◆ JOB ITEM ◆
Look through the entries below and return all lines including the word "Program".

◆ Collected data entries ◆
((

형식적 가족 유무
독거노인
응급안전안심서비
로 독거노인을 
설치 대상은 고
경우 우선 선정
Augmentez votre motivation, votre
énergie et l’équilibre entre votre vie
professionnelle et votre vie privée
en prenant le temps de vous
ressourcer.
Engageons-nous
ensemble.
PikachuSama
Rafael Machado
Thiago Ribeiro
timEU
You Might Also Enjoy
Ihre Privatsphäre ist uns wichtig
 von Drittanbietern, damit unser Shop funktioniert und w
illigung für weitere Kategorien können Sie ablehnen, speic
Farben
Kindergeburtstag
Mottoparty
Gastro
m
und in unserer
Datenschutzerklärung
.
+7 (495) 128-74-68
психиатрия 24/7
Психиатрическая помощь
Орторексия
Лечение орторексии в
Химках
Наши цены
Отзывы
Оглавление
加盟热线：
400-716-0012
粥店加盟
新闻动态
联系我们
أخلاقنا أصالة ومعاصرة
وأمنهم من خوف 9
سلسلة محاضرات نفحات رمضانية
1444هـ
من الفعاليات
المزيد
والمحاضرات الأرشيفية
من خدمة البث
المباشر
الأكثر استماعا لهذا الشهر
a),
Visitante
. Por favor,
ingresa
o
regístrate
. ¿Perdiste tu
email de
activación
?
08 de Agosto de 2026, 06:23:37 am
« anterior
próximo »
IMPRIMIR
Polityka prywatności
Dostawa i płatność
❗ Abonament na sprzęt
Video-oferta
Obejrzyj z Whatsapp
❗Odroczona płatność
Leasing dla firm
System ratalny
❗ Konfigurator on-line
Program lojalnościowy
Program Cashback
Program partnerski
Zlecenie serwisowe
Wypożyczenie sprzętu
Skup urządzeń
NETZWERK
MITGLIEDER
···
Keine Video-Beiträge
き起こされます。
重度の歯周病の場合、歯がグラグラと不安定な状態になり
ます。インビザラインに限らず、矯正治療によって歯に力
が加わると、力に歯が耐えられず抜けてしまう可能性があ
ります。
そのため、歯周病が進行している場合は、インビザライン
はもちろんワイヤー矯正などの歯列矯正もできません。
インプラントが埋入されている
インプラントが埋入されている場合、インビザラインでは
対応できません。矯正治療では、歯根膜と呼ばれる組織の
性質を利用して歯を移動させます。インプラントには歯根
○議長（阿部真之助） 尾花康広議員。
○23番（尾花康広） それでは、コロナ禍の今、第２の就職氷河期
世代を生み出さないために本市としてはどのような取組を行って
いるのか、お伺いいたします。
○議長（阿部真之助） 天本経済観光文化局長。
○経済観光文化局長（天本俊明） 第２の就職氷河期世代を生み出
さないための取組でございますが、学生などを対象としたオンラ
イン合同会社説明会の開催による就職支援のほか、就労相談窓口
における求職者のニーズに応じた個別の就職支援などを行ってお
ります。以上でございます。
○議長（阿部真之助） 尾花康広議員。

))

◆ EXERCISE ANSWER ◆
Program lojalnościowy
Program Cashback
Program partnerski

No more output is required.